[Verse-dev] [Verse-dev]understanding event collapse

Marcus Hoffmann verse-dev@blender.org
Wed, 18 Aug 2004 10:30:25 +0200


> The basis of this system is that UDP network packets can arrive out of
> order. or get lost (if a packet gets lost it will be resent and hence
> out of order, so in this mail i will only refer to this as out of order.)
>
> if we now consider us sending thees 2 commands:
>
> verse_send_g_layer_create
> verse_send_b_init_dimensions
>
> if thees two commands arrive out of order it doesnt matter because the
> deal with two different parts of the data set that can be updated
> independently.
>
> However, what if the two commands are the same commands? lets imagine
> that we send the following two commands:
>
> verse_send_b_init_dimensions(1, 128, 128, 1);
> verse_send_b_init_dimensions(2, 256, 256, 1);
>
> if thees two commands arrive out of order it doesnt matter either
> because even if they use the same command they deal with two different
> nodes. The problem comes when you have two commands that deals with the
> same data:
>
> verse_send_b_init_dimensions(2, 128, 128, 1);
> verse_send_b_init_dimensions(2, 256, 256, 1);
>
> Now this would be parsed as the bitmap should have a size of 128*128*1
> and then it is changed to 256*256*1. If the two arrive out of order
> there will be a problem, because the node will first be 256*256*1 and
> then 128*128*1. In other word we would get the wrong result and the two
> sides would be out of sync.

So this is another good example where a change command would be a benefit.
If you send the first create command and after that a change command may
looking like that:

verse_send_b_init_dimensions(2, 128, 128, 1);
verse_send_b_change_dimensions(2, 256, 256, 1);

you would have no problems with overwriting something. If the change command
arrives before the create command nothing will happen! and then the create
command arrives and will create a layer.
Yes - the change is lost, but you won't have wrong data. But what you then
can think of is a stack that holds the change command for a short time. and
looks for an arriving create command that contains the layer or node that
you wish to change......

But its in my eyes a clearer solution and much easier to implement and to
understand.
The Problem with the out-of-order-incoming-commands will be a problem
anyway, no question, but catching those events is much easier in the way i
thought of.


> The basis of this system is that UDP network packets can arrive out of
> order. or get lost (if a packet gets lost it will be resent and hence
> out of order, so in this mail i will only refer to this as out of order.)
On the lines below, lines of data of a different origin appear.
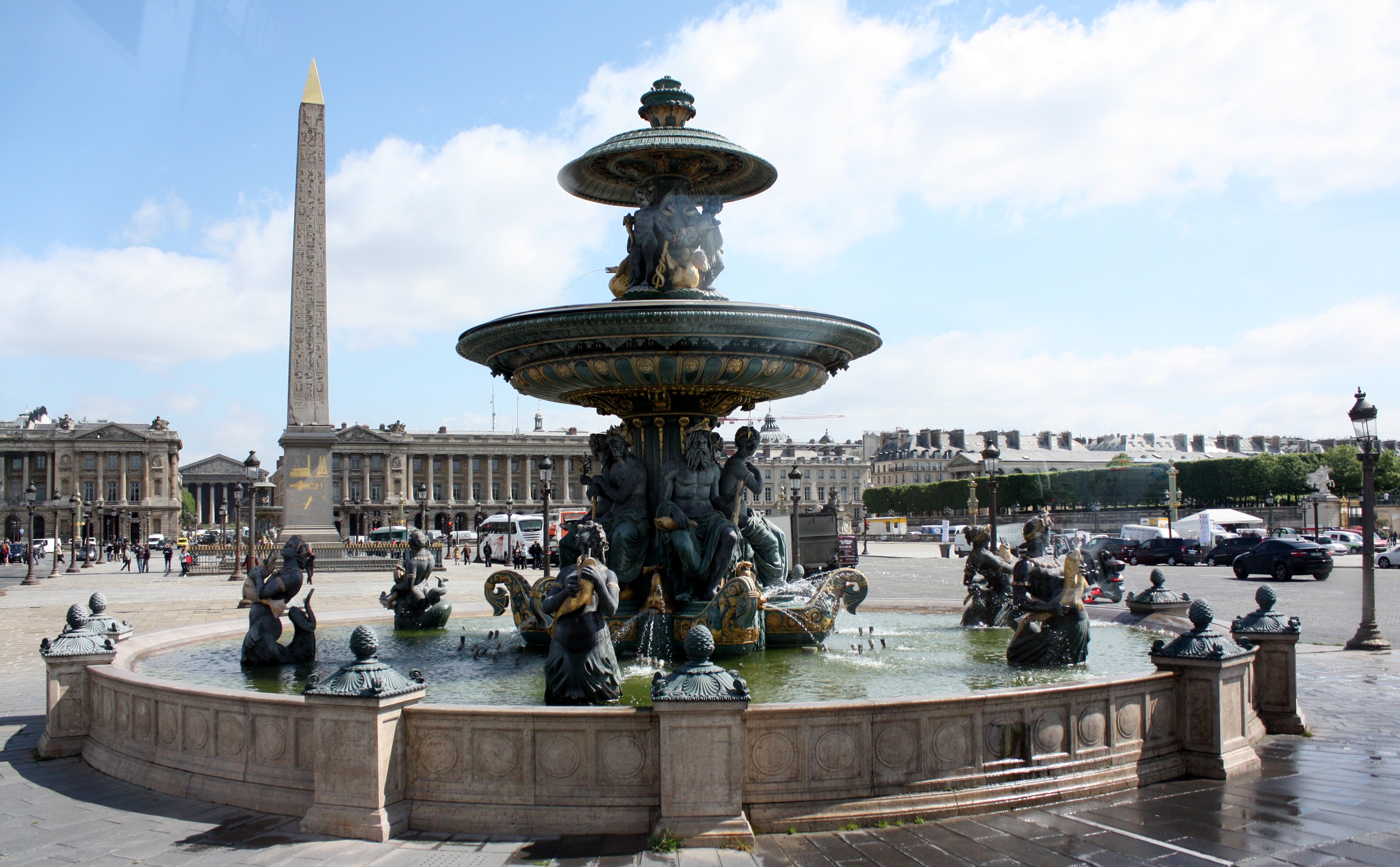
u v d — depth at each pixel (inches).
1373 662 527.2
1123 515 3213.6
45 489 5428.2
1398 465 3816.4
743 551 447.2
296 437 1813.5
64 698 335.6
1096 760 271.3
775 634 432.1
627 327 389.1
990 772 256.8
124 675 313.4
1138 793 269.4
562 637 304.7
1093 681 276.1
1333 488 2972.4
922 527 3897.6
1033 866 215.8
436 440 5885.8
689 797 231.1
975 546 518.6
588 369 412.8
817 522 1355.8
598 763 241.8
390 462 5807.1
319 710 244.1
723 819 230.4
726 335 394.0
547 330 396.8
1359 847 227.1
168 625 782.5
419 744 248.8
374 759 239.5
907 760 248.7
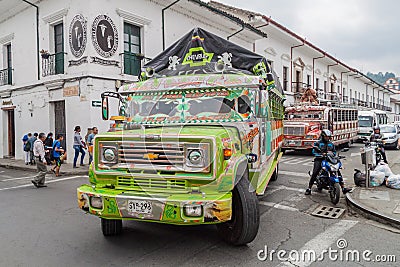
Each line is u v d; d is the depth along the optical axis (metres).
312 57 33.78
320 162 8.12
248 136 5.34
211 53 6.34
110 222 5.29
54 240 5.29
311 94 25.25
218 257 4.52
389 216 6.02
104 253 4.70
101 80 13.59
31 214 6.94
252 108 5.56
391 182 8.28
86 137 12.79
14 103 17.80
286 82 28.88
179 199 4.08
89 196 4.50
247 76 5.63
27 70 16.89
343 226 5.90
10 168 15.23
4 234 5.64
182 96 5.81
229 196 4.23
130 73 14.83
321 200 7.80
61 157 11.97
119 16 14.34
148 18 15.55
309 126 16.84
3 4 16.81
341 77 42.75
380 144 10.70
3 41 18.66
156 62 6.68
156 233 5.51
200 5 17.09
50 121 15.30
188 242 5.08
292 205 7.36
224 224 4.95
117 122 6.05
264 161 6.20
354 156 16.77
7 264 4.40
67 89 14.16
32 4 15.73
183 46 6.47
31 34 16.50
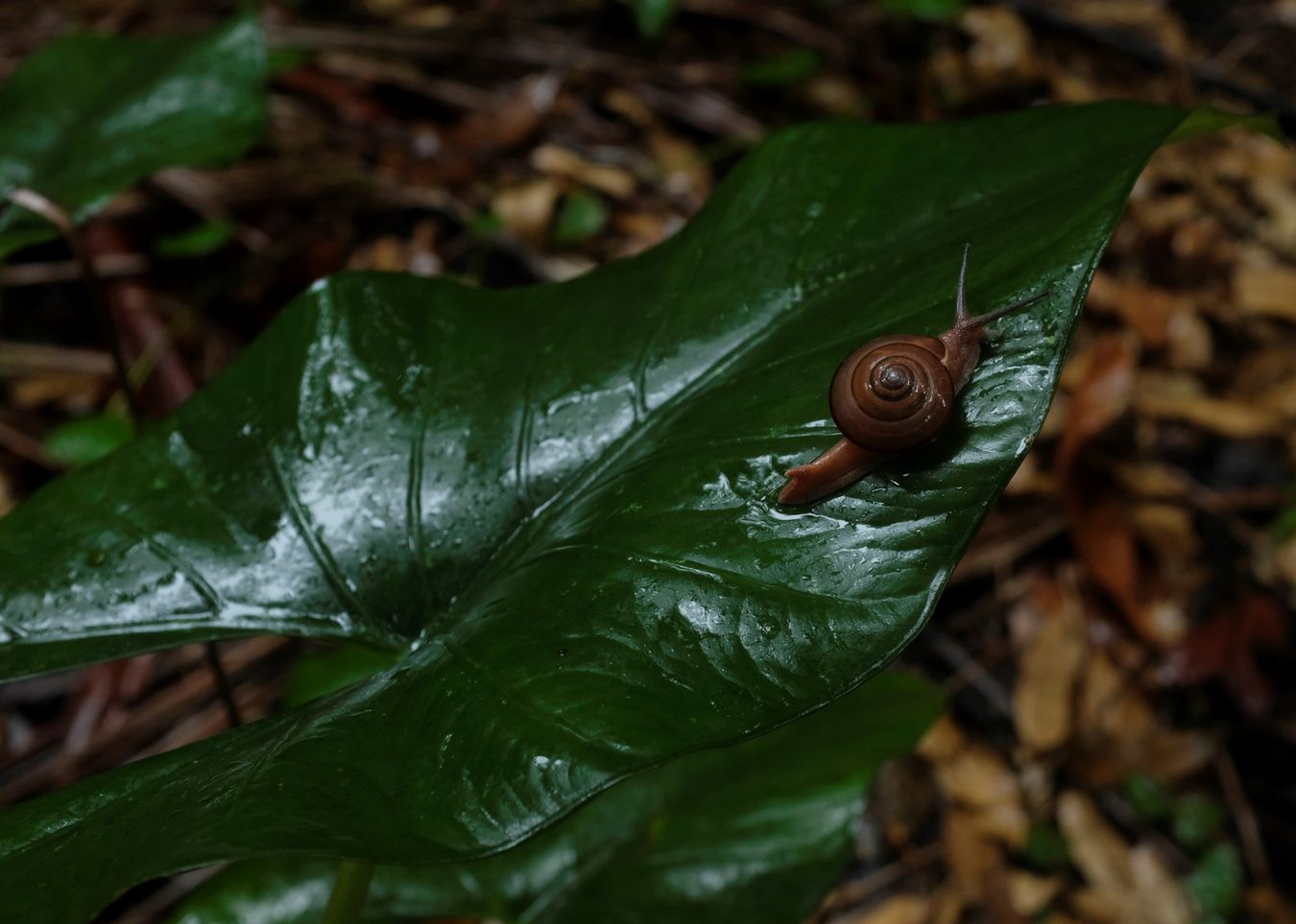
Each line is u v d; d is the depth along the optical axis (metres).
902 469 0.41
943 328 0.42
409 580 0.46
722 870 0.54
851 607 0.40
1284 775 0.84
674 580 0.41
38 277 0.89
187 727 0.73
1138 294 1.09
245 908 0.53
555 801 0.38
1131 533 0.93
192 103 0.66
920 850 0.79
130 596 0.47
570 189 1.03
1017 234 0.43
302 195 0.99
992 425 0.41
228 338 0.92
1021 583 0.91
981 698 0.86
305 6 1.14
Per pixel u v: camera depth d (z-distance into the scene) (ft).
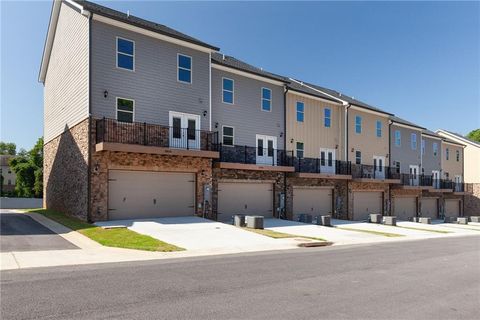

This "or get lost" is a really scaring thing. maybe in most cases it doesn't
matter, but for compression its really a hard thing. If i loose vertices or
a structure information, every compression algorithm will crash. if you want
to compress a mesh with holes (because vertices are lost) or a polygon that
references to non-existing vertices because they were lost, i will have a
big problem... And the thing is: If the compression crashes, every
application that uses a compressed geometry will maybe have a crash too.

A really new thing here - and different from the above discussed problems -
is that i would like to have any information about a mesh. verse does give
me a polygon structure, but no information what is a mesh and where another
one begins. This is really immportant for good compression. Is there
something included that i've not found? Or do we make the internal (or in
the spec) agreement, that every geometry node is one mesh, or every polygon
layer describes one?
And if we do so, really everyone should follow this order. Because i would
then implement the compression on the server relying on that.